Data visualization images
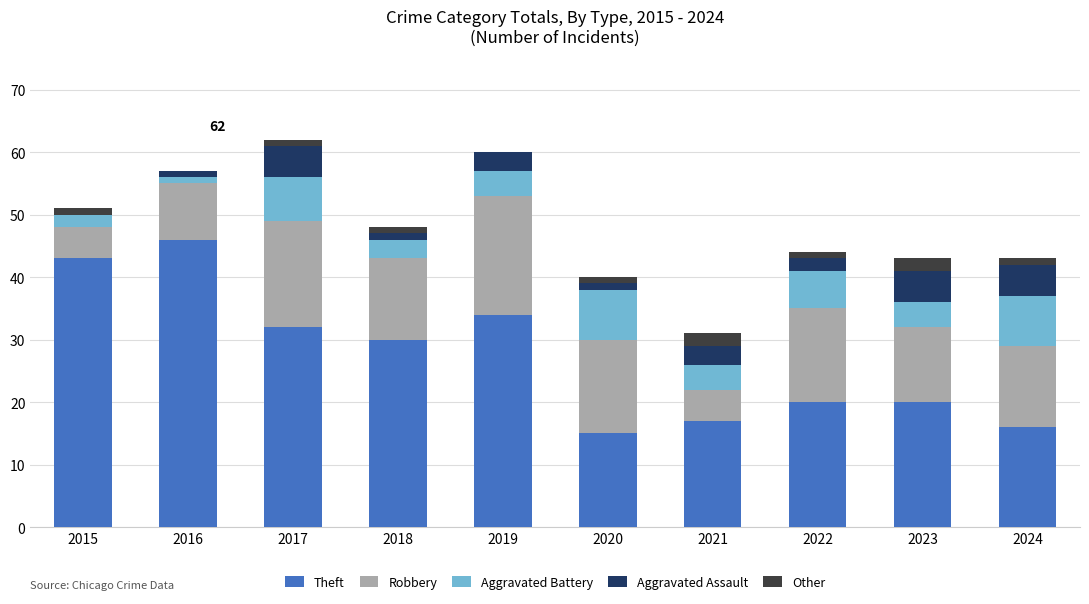

Are the bars horizontal?

No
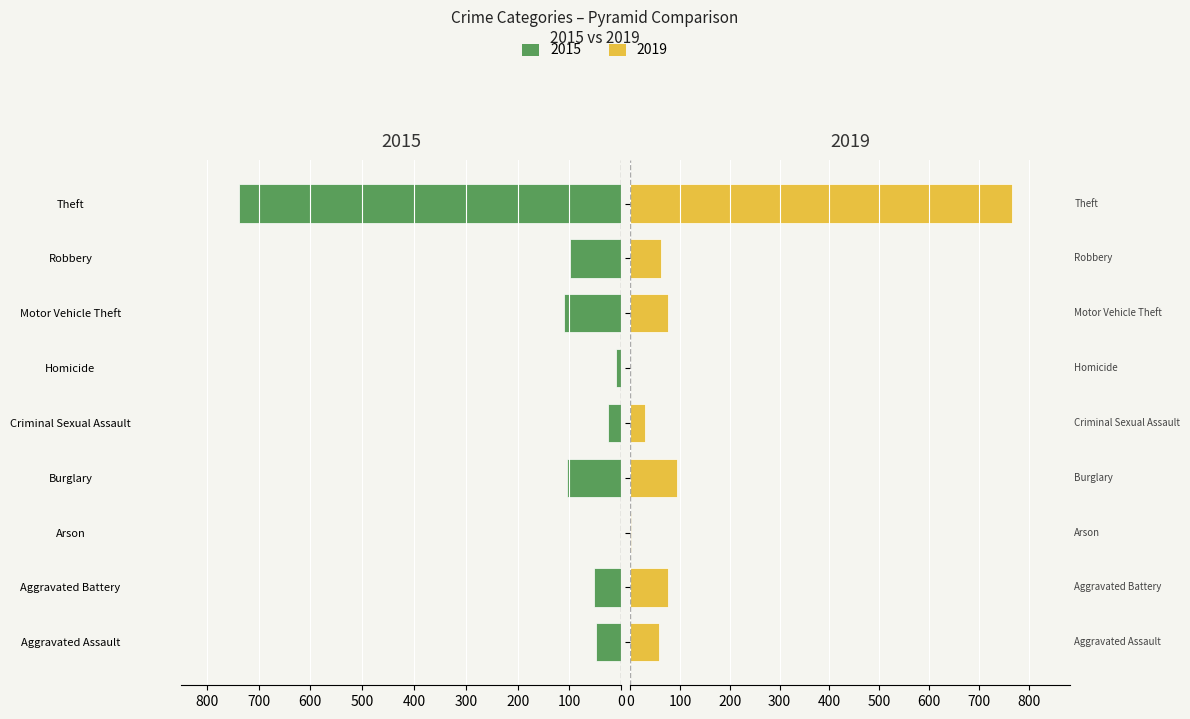

What is the spread (max minus min) of values at Criminal Sexual Assault?

6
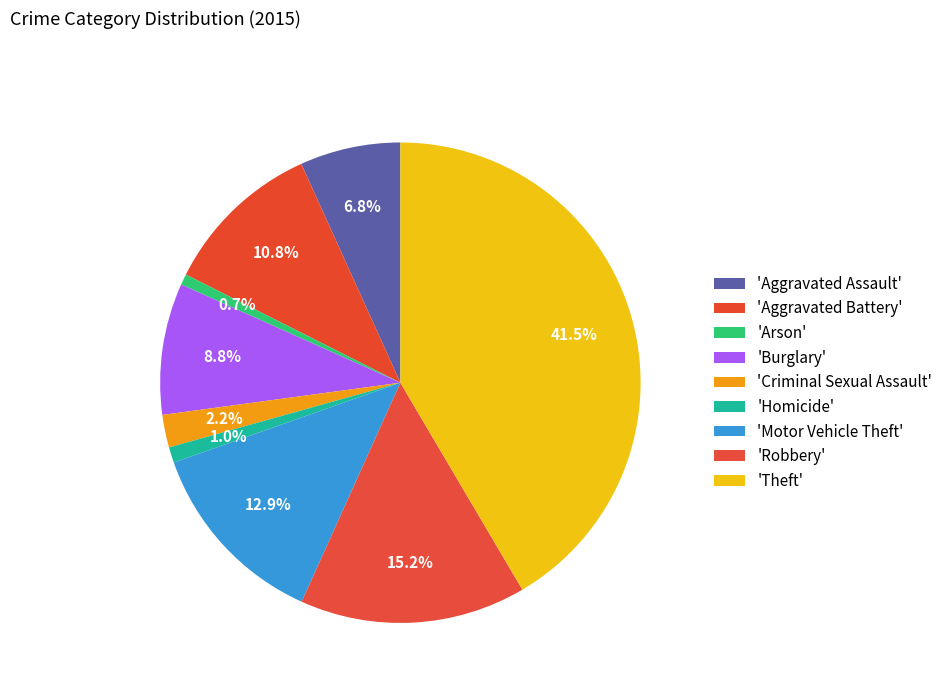

How many segments does this pie chart have?

9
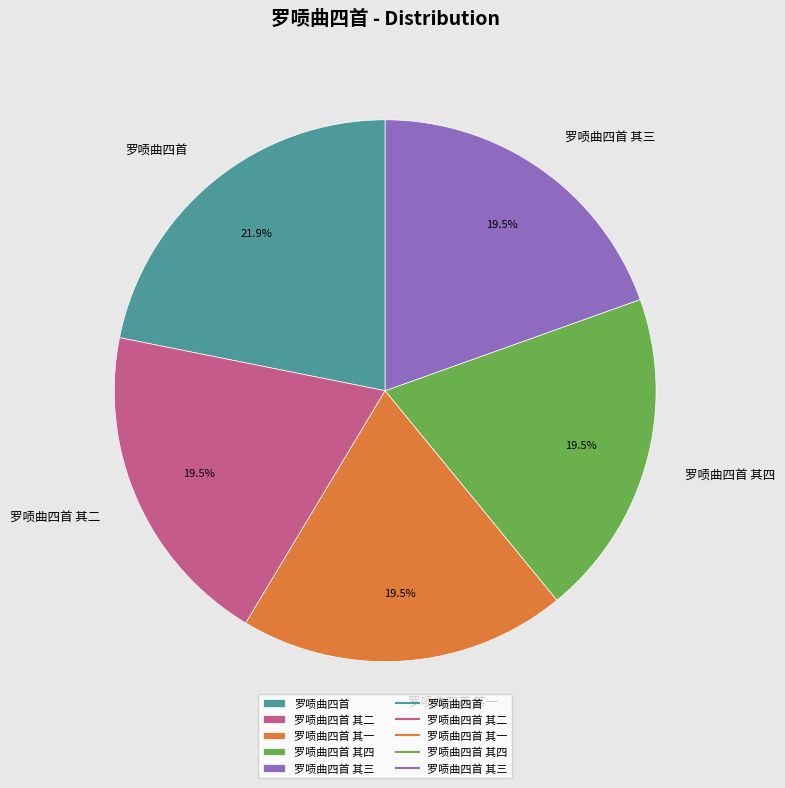

Count the number of slices in the pie.

5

> _EXERCISE INSTRUCTIONS_
Reproduce the text of every item above word for word, leaving out the pictures.

> _EXERCISE RESULT_
Are the bars horizontal?

No

What is the spread (max minus min) of values at Criminal Sexual Assault?

6

How many segments does this pie chart have?

9

Count the number of slices in the pie.

5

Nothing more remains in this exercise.